In some modern MRI machines, the patient can actually be rotated during a procedure relative to a transverse MRI magnetic field residing in a gap between magnets. Such patient rotations may be employed to further enhance navigation. In particular, the patient may be rotated in these machines to ensure that maximum torque can always be applied about directions that would otherwise be parallel with the MRI field.
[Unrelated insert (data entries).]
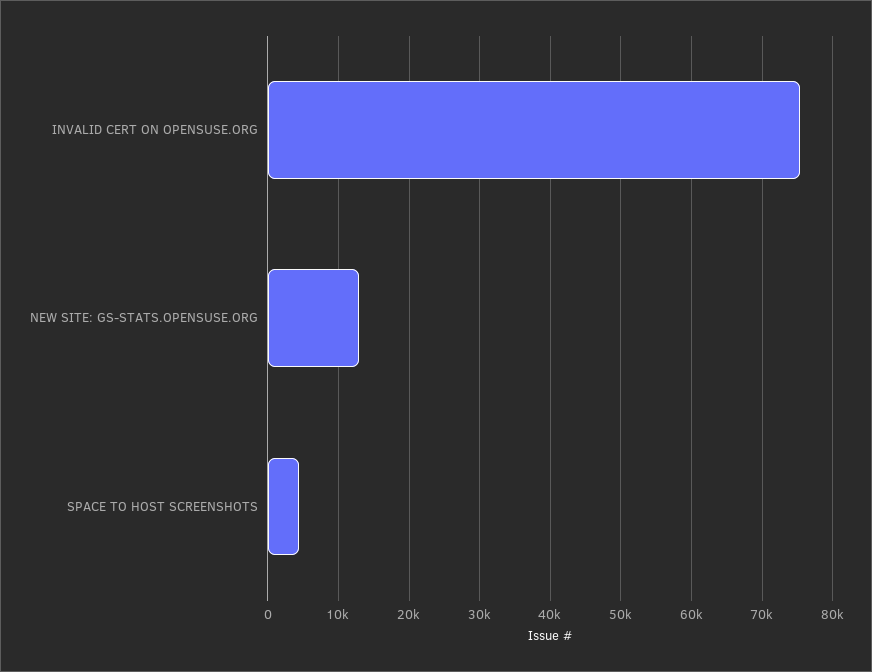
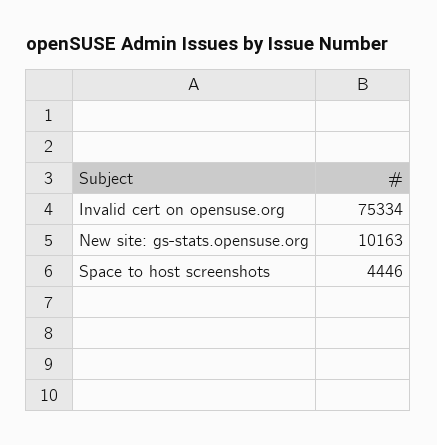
  {
    "INVALID CERT ON OPENSUSE.ORG": 75334,
-   "NEW SITE: GS-STATS.OPENSUSE.ORG": 13000,
+   "NEW SITE: GS-STATS.OPENSUSE.ORG": 10163,
    "SPACE TO HOST SCREENSHOTS": 4446
  }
Using this means and technique, catheters can be manipulated through a body part, for example the brain, and positioned such that the lumen of the catheter is left along a curvilinear path that might be optimized for contoured drug delivery for the treatment of a neurodegenerative disorder intrinsic to the brain. Many other possible scenarios can also be achieved in the same way, for instance the nonlinear stereotactic guidance of an electrode for recording of potentials, ablation of a zone of tissue or deep brain stimulation for pain or tremor control. Likewise, electrophysiological mapping and ablation procedures can be carried out within the chambers of the heart. We note that the cooling required to adequately energize the coils can also cool the electrode tip of an ablation catheter. Such cooling results in larger ablative lesions, with fewer complications associated with clot formation on the electrode tip. Steering of catheters and devices can also be carried out within the endovascular system, for diagnostic and therapeutic purposes.
A host computer can coordinate and control the power supplies used to drive the individual coils, interpreting instruction from a clinician operating an intuitive interface such as a joy stick. The control algorithm requires as input the present orientation of the triaxial coil assembly within the patient, the direction and magnitude of the MR scanner field at the location of the triaxial coil assembly, the desired new angular orientation or curvilinear displacement that is to be taken in the next step in the movement sequence, and any related anatomical or physiological information about the patient as might be required to safely and efficaciously carry out the procedure.